Ekonom Indef: Akses Informasi Keuangan Perlu Aturan Hukum Jelas

Pemerintah telah merilis Perppu Nomor 1 Tahun 2017 tentang Akses Informasi Keuangan untuk kepentingan perpajakan.

oleh Agustina Melani diperbarui 10 Jun 2017, 15:00 WIB
Diterbitkan 10 Jun 2017, 15:00 WIB
Ilustrasi Pajak
Ilustrasi Pajak (iStockphoto)​

Liputan6.com, Jakarta - Indonesia memasuki era keterbukaan informasi keuangan secara otomatis atau Automatic Exchange of Information (AEoI) pada 2018. Pemerintah diharapkan dapat mengeluarkan aturan hukum jelas dan membenahi administrasi perpajakan untuk mendukung akses keterbukaan informasi keuangan tersebut.

Pemerintah pun telah menerbitkan Peraturan Pemerintah Pengganti Undang-Undang (Perppu) Nomor 1 Tahun 2017 tentang Akses Informasi Keuangan untuk Kepentingan Perpajakan.

Ekonom Indef Enny Sri Hartati menuturkan, pihaknya mendukung akses keterbukaan informasi keuangan tersebut. Indonesia mengikuti AEoI mendorong saling bertukar informasi data keuangan secara otomatis dengan negara lain yang ikuti AEoI. Selain itu, informasi keuangan dari lembaga keuangan tersebut, menurut Enny berguna untuk Direktorat Jenderal Pajak sebagai basis data perpajakan.

"Informasi keuangan dari bank dan sektor keuangan lainnya berguna untuk Ditjen Pajak sebagai bench mark karena mereka punya data wajib pajak. Apalagi Indonesia menerapkan sistem self assesment. Wajib pajak bisa melaporkan data tidak benar dan menghindari pajak," jelas dia saat dihubungi Liputan6.com, Sabtu (10/6/2017).

Akan tetapi, Enny menilai, Indonesia mengeluarkan Perppu untuk komitmen Indonesia berpartisipasi dalam AEoI tersebut hanya menyorot soal kondisi domestik ketimbang pertukaran data informasi keuangan dengan lain.

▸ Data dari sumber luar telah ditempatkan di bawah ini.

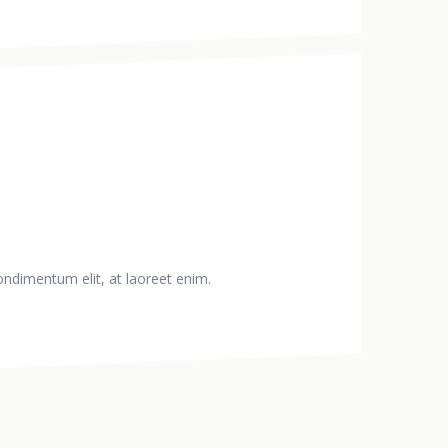
condimentum elit, at laoreet enim.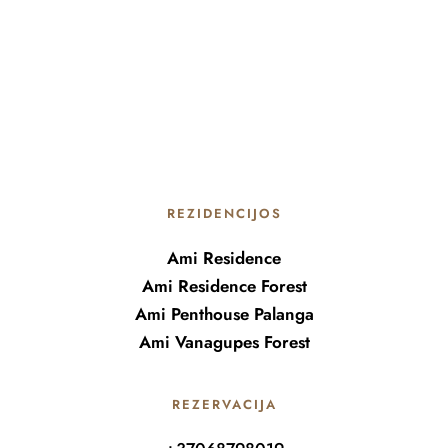
REZIDENCIJOS
Ami Residence
Ami Residence Forest
Ami Penthouse Palanga
Ami Vanagupes Forest
REZERVACIJA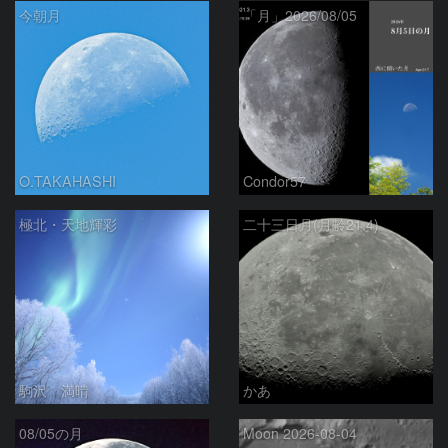
今朝月
「月」2026/08/05
O.TAKAHASHI
Condor57
極北・天地輝彩
二十三日月(月齢21.4)
駒沢 満晴
かあ
08/05の月
Moon 2026-08-04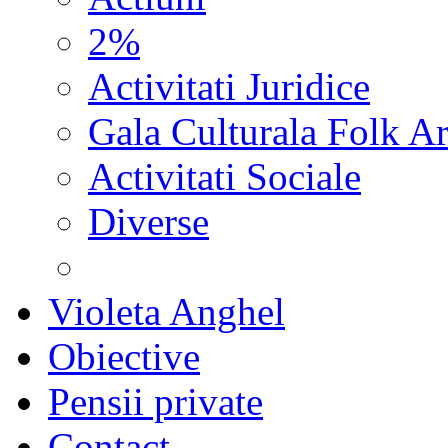
2%
Activitati Juridice
Gala Culturala Folk Ar
Activitati Sociale
Diverse
Violeta Anghel
Obiective
Pensii private
Contact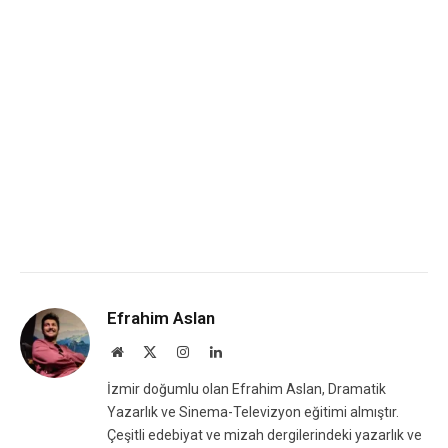
Efrahim Aslan
Website
X
Instagram
LinkedIn
(Twitter)
İzmir doğumlu olan Efrahim Aslan, Dramatik
Yazarlık ve Sinema-Televizyon eğitimi almıştır.
Çeşitli edebiyat ve mizah dergilerindeki yazarlık ve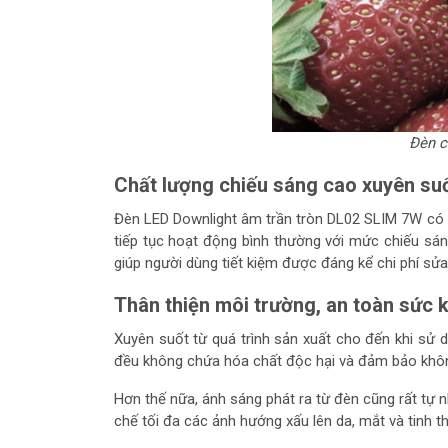
Đèn c
Chất lượng chiếu sáng cao xuyên suố
Đèn LED Downlight
âm trần
tròn DL02 SLIM 7W có th
tiếp tục hoạt động bình thường với mức chiếu sáng
giúp người dùng tiết kiệm được đáng kể chi phí sử
Thân thiện môi trường, an toàn sức 
Xuyên suốt từ quá trình sản xuất cho đến khi sử d
đều không chứa hóa chất độc hại và đảm bảo không
Hơn thế nữa, ánh sáng phát ra từ đèn cũng rất tự nh
chế tối đa các ảnh hướng xấu lên da, mắt và tinh t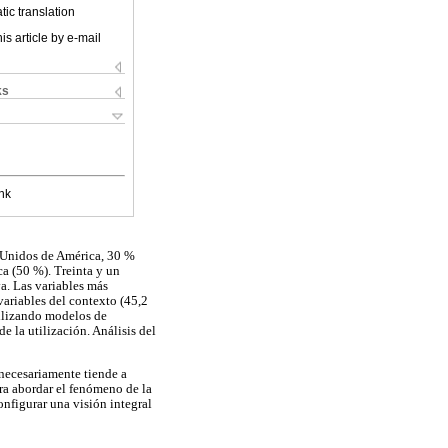
ic translation
is article by e-mail
ks
nk
os Unidos de América, 30 %
ca (50 %). Treinta y un
va. Las variables más
variables del contexto (45,2
utilizando modelos de
 la utilización. Análisis del
 necesariamente tiende a
ara abordar el fenómeno de la
onfigurar una visión integral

"Dalam Perppu Nomor 1 Tahun 2017 di poin-poinnya hanya mengenai domestik saja. Misalkan mewajibkan bank memberikan informasi kepada Ditjen Pajak. Padahal AEOI itu juga mengetahui keberadaan informasi keuangan WNI di negara lain dan sebaliknya negara lain mendapatkan hal sama," tutur dia.

Selain itu, Enny menuturkan, Indonesia juga masih lemah dalam sistem kependudukan. Sisi lain Ditjen Pajak memanfaatkan keterbukaan informasi keuangan tersebut untuk basis pajaknya.

"Kita ini buruk dalam kependudukan. Saat ini jumlah saldo yang bisa diintip ditjen pajak minimal Rp 1 miliar. Informasi (keterbukaan keuangan) itu berguna bagi Ditjen Pajak bila punya single identity jadi data-data nasabah bisa diukur. Bisa lihat data bagi pemilik rekening Rp 1 miliar itu sudah bayar pajak, apakah piutang pajak. Ini belum optimal," ujar dia.

Oleh karena itu, Enny mengingatkan agar era keterbukaan informasi keuangan tersebut jangan menimbulkan kekhawatiran bagi pemilik dana. Adanya kekhawatiran dapat mendorong potensi aliran dana keluar, menurut Enny, hal itu yang perlu diantisipasi.

"Oleh karena itu aturan hukum mesti jelas dan administrasi perpajakan masih amburadul ini juga perlu dibenahi," kata Enny.

Ekonom Bank Central Asia (BCA) David Sumual mengatakan, saat ini era keterbukaan informasi keuangan secara global atau AEoI. Ini mendorong masyarakat untuk membayar pajak dengan benar. Namun memang pelaksanaan keterbukaan informasi keuangan di Indonesia dengan negara lain berbeda. Apalagi dari sumber daya manusia.

"Gap Indonesia dengan negara lain besar. Misalkan penerapan batas minimum saldo yang dilaporkan Rp 1 miliar di Indonesia. Di Singapura sekitar US$ 250 ribu takutnya ada arbitrase regulatory tetapi kini membuka account di luar negeri juga tidak mudah. Selain itu kemampuan sumber daya Ditjen Pajak perbedaan-nya dengan di luar terlalu besar," kata dia.

Akan tetapi, David menuturkan Indonesia memang perlu mendorong keterbukaan informasi perpajakan ini. Apalagi rasio pajak masih kecil. "Selain itu pendapatan bukan pajak diperkirakan masih kecil jadi pajak menjadi tujuan untuk penerimaan negara, dan ini didukung," ujar David.